Board a bus to find a new job through Workforce Singapore's new initiative

SINGAPORE - A bus will be making its rounds around the island to make it more convenient for people to get help with finding suitable jobs.

Called Careers Connect On-the-Go, the mobile bus will offer one-to-one career matching and coaching services. Jobseekers who need to plan for their career or acquire career management skills can attend workshops on the bus.

The bus will travel to more than 12 locations - mostly community clubs - by the end of the year and stay for between two days to a week at each location.

This mobile initiative will complement three existing Careers Connect centres located at Paya Lebar, Tampines and Woodlands run by Workforce Singapore (WSG).

Jobseekers who require other services or support after consulting career coaches on the bus can then visit the Careers Connect centre that is nearest to their homes.

Manpower Minister Josephine Teo, who launched the initiative at Bedok Town Square on Saturday (July 14), said it is part of the WSG's efforts to bring the career coaches into the community and the heartlands.

"We think this will help more jobseekers...hopefully land the next job more quickly and efficiently," added Mrs Teo.

She added that the Adapt and Grow initiative was able to place 25,000 locals into jobs last year. About a quarter of them coming from the programmes and services delivered by Careers Connect. Adapt and Grow is a suite of programmes and services under WSG that seek to help people find employment.
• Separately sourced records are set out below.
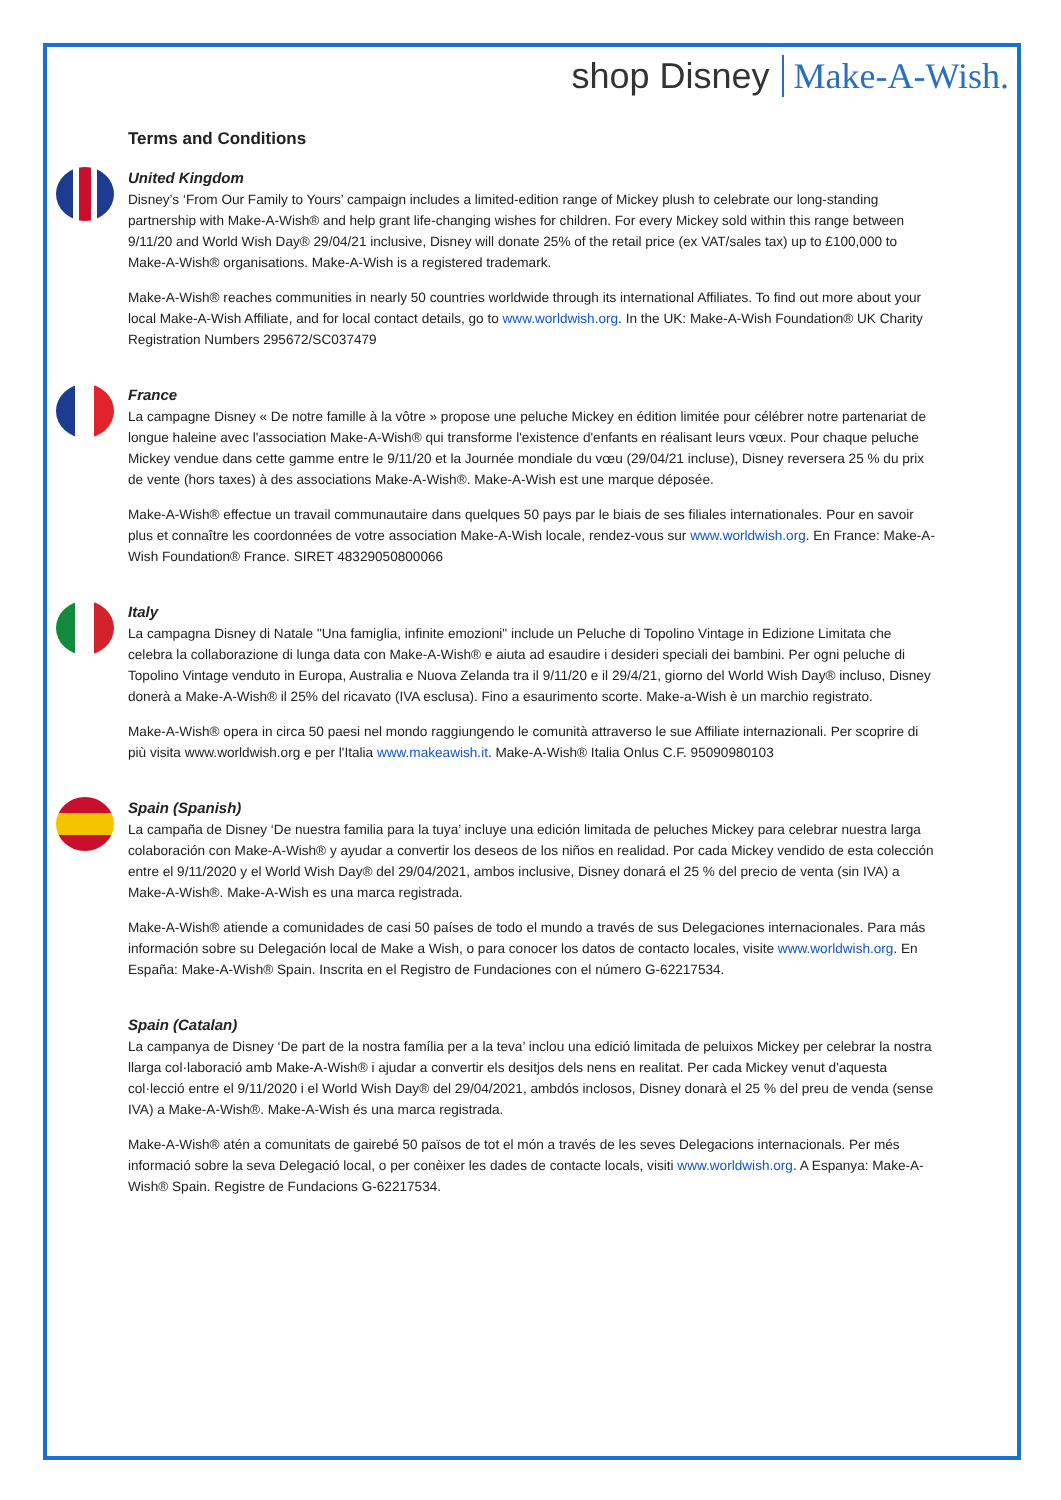shop Disney Make-A-Wish.
Terms and Conditions
United Kingdom
Disney’s ‘From Our Family to Yours’ campaign includes a limited-edition range of Mickey plush to celebrate our long-standing partnership with Make-A-Wish® and help grant life-changing wishes for children. For every Mickey sold within this range between 9/11/20 and World Wish Day® 29/04/21 inclusive, Disney will donate 25% of the retail price (ex VAT/sales tax) up to £100,000 to Make-A-Wish® organisations. Make-A-Wish is a registered trademark.
Make-A-Wish® reaches communities in nearly 50 countries worldwide through its international Affiliates. To find out more about your local Make-A-Wish Affiliate, and for local contact details, go to www.worldwish.org. In the UK: Make-A-Wish Foundation® UK Charity Registration Numbers 295672/SC037479
France
La campagne Disney « De notre famille à la vôtre » propose une peluche Mickey en édition limitée pour célébrer notre partenariat de longue haleine avec l'association Make-A-Wish® qui transforme l'existence d'enfants en réalisant leurs vœux. Pour chaque peluche Mickey vendue dans cette gamme entre le 9/11/20 et la Journée mondiale du vœu (29/04/21 incluse), Disney reversera 25 % du prix de vente (hors taxes) à des associations Make-A-Wish®. Make-A-Wish est une marque déposée.
Make-A-Wish® effectue un travail communautaire dans quelques 50 pays par le biais de ses filiales internationales. Pour en savoir plus et connaître les coordonnées de votre association Make-A-Wish locale, rendez-vous sur www.worldwish.org. En France: Make-A-Wish Foundation® France. SIRET 48329050800066
Italy
La campagna Disney di Natale "Una famiglia, infinite emozioni" include un Peluche di Topolino Vintage in Edizione Limitata che celebra la collaborazione di lunga data con Make-A-Wish® e aiuta ad esaudire i desideri speciali dei bambini. Per ogni peluche di Topolino Vintage venduto in Europa, Australia e Nuova Zelanda tra il 9/11/20 e il 29/4/21, giorno del World Wish Day® incluso, Disney donerà a Make-A-Wish® il 25% del ricavato (IVA esclusa). Fino a esaurimento scorte. Make-a-Wish è un marchio registrato.
Make-A-Wish® opera in circa 50 paesi nel mondo raggiungendo le comunità attraverso le sue Affiliate internazionali. Per scoprire di più visita www.worldwish.org e per l'Italia www.makeawish.it. Make-A-Wish® Italia Onlus C.F. 95090980103
Spain (Spanish)
La campaña de Disney ‘De nuestra familia para la tuya’ incluye una edición limitada de peluches Mickey para celebrar nuestra larga colaboración con Make-A-Wish® y ayudar a convertir los deseos de los niños en realidad. Por cada Mickey vendido de esta colección entre el 9/11/2020 y el World Wish Day® del 29/04/2021, ambos inclusive, Disney donará el 25 % del precio de venta (sin IVA) a Make-A-Wish®. Make-A-Wish es una marca registrada.
Make-A-Wish® atiende a comunidades de casi 50 países de todo el mundo a través de sus Delegaciones internacionales. Para más información sobre su Delegación local de Make a Wish, o para conocer los datos de contacto locales, visite www.worldwish.org. En España: Make-A-Wish® Spain. Inscrita en el Registro de Fundaciones con el número G-62217534.
Spain (Catalan)
La campanya de Disney ‘De part de la nostra família per a la teva’ inclou una edició limitada de peluixos Mickey per celebrar la nostra llarga col·laboració amb Make-A-Wish® i ajudar a convertir els desitjos dels nens en realitat. Per cada Mickey venut d'aquesta col·lecció entre el 9/11/2020 i el World Wish Day® del 29/04/2021, ambdós inclosos, Disney donarà el 25 % del preu de venda (sense IVA) a Make-A-Wish®. Make-A-Wish és una marca registrada.
Make-A-Wish® atén a comunitats de gairebé 50 països de tot el món a través de les seves Delegacions internacionals. Per més informació sobre la seva Delegació local, o per conèixer les dades de contacte locals, visiti www.worldwish.org. A Espanya: Make-A-Wish® Spain. Registre de Fundacions G-62217534.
Those who require flexible work arrangements to balance their family care needs can try boarding the bus to seek job vacancies that are in their vicinity.

Careers Connect On-the-Go has collaborated with FastJobs to provide job matching services that can link jobseekers up with employment opportunities in their neighbourhoods.

Said Mr Tan Choon Shian, chief executive of WSG: "WSG will continue to innovate on our suite of Adapt and Grow programmes and services to minimise the mismatches and missed matches in the labour market."